Die Autoren betonen mehrmals, dass sachlogisches, nach 'objektiver' Wahrheit suchendes Denken beim Coaching fehl am Platz ist. Wirklichkeit sei die Selektion von Information, das Ziel von Coaching dagegen sei, sich der eigenen Selektionskriterien bewusst zu werden und diese je nach Bedarf zu erweitern. Natürlich bleibt dies keine rein sachliche Angelegenheit. Wahrnehmungsmuster sind eng mit Erfahrungen und entsprechenden Gefühlen verbunden.

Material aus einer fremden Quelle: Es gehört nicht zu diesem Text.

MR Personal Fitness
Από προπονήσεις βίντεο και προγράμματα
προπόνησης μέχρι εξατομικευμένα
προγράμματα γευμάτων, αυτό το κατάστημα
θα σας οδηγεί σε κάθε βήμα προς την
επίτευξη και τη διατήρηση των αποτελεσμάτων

Die Autoren sehen zwar die Bedeutung von Gefühlen im Coaching, erliegen aber gleichzeitig der bei vielen Systemikern zu beobachtenden Unterbewertung emotionaler und unbewusster Prozesse. Hier wären psycho- und gruppendynamische Konzepte als Ergänzung angebracht.

Neben Leitlinien für die Gestaltung von Auftragsklärung und Coachingstruktur skizzieren die Autoren verschiedene systemische Methoden, z.B. systemische Frageformen, Reframing, Perspektivenwechsel, Arbeit mit Persönlichkeitsanteilen. Abschließend stellen sie fünf Fallstudien umfassender Coachingprozesse vor. Sie drehen sich um den Übergang eines (Bank-)Familienunternehmens zur Aktiengesellschaft, um die Umstrukturierung/Dezentralisierung der schweizerischen Post, um einen international orientierten Konzern, um die Einführung von Kundenorientierung in einer Rückversicherung sowie um die Umsetzung von Coaching im Volkswagenkonzern.

Fazit: Ein Grundlagenwerk für systemisch orientiertes Coaching, auch zu empfehlen für die Gestaltung von Personalentwicklung.

Von Wilhelm Backhausen und Jean-Paul Thommen, 383 S., geb., Gabler Verlag, Wiesbaden 2003, ISBN 3-409-12005-X, 39,90 Euro.